Как так? Тогда ведь еще люди, несмотря на все пережитое, даже на парализующую сознание оглушенность коллективизацией и ежовщиной, не были такими поднаторелыми, как после войны. Ведь это был еще — подумать страшно — сорок второй год. Всей советской истории было еще только двадцать пять лет. Ведь все было так недавно.
Только что, лет семь назад, культивировался спартанский дух, и такие банкеты — и не в таких условиях — были любимой мишенью фельетонистов. За это можно было и партбилет во время «чистки» потерять. Существовавшие тогда же однодневные дома отдыха для ответработников были секретными, а «чистки» проводились громогласно. Впрочем, билеты, отобранные за такое громогласно, потом обычно инстанциями возвращались келейно — правда, с выговором для порядка. Но все же это была крупная неприятность.
И если теперь, во время войны, устраивался банкет, то устроители прекрасно знали, что это МОЖНО, а раз можно — значит НУЖНО. Значит, устроители знают, что это норма, и ИНАЧЕ НЕЛЬЗЯ. Конечно, это все мое позднейшее понимание.
Тогда же, после того как я убеждался, что это так (поначалу не верил), это воспринималось мной просто как крушение. Не надо забывать, что завод был московский, и гости тоже были московские — из наркомата. Для меня тогда слова эти еще много значили. Все-таки Центр — средоточие «нашего духа». И вдруг — банкет. Значит, ничего святого не осталось нигде.
И, действительно, это проявляло себя создаваемое Сталиным псевдосословное государство с кричащими прямо-таки урочьими привилегиями. И естественное приятие их постепенно становилось критерием благонадежности и условием успеха. При этом все обязано было продолжать считаться революционным коммунизмом. Опять-таки как в урочьем романе: «Жил-был английский граф. У него было два сына, Петя и Коля, и дочь Вера…» Но только роман этот заставляли воспринимать всерьез. И опять вспоминаются мне уже процитированные строки забытого стихотворения про «муки последних советских людей, не умевших понять, где свои, где чужие». Правда, исподволь возникала для меня другая ценность — Россия. Но об этом потом. Впрочем, и это, как уже сказано, шло через цех.
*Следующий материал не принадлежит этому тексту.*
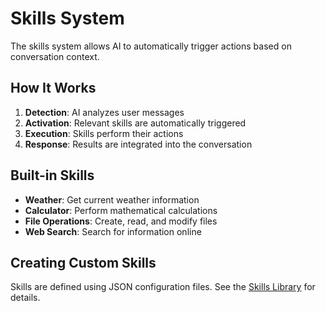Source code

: # Skills System

The skills system allows AI to automatically trigger actions based on conversation context.

## How It Works

1. **Detection**: AI analyzes user messages
2. **Activation**: Relevant skills are automatically triggered
3. **Execution**: Skills perform their actions
4. **Response**: Results are integrated into the conversation

## Built-in Skills

- **Weather**: Get current weather information
- **Calculator**: Perform mathematical calculations
- **File Operations**: Create, read, and modify files
- **Web Search**: Search for information online

## Creating Custom Skills

Skills are defined using JSON configuration files. See the [Skills Library](../skills/index.md) for details.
Должен сказать, что в нем среди класса-гегемона особых ревнителей революционных традиций тогда не наблюдалось. Кроме меня, на них духовно опирался только фрезеровщик Пашка Богомолов — так его и называли: Паша, Пашка, хотя был он уже мужчиной в летах. Но выглядел он всегда очень запущенно, как-то нечисто, что неудивительно — жил бобылем, спал тут же, в цеху, судя по всему, пил (хотя в толк не возьму, что), а квартирой — в отличие от всех других рабочих (зарабатывал он вовсе не меньше других) — упорно не обзаводился. И всегда был неопределенно агрессивен. Революционность его заключалась в том, что на всех цеховых посиделках, случавшихся в основном по случаю отключения электроэнергии или в обеденный перерыв, а часто и без посиделок, просто проходя мимо, он по поводу всех, кто его возмущал, неизменно объявлял: «Мне б сейчас законы революции, я б с ним, с гадом, не так поговорил!» По-видимому, какие-то сладкие воспоминания о временах, когда действовали эти «законы», у него были. И, видимо, они были такие, что я, человек, который тоже тосковал по этим временам, слыша, как он о них говорил, внутренне поеживался…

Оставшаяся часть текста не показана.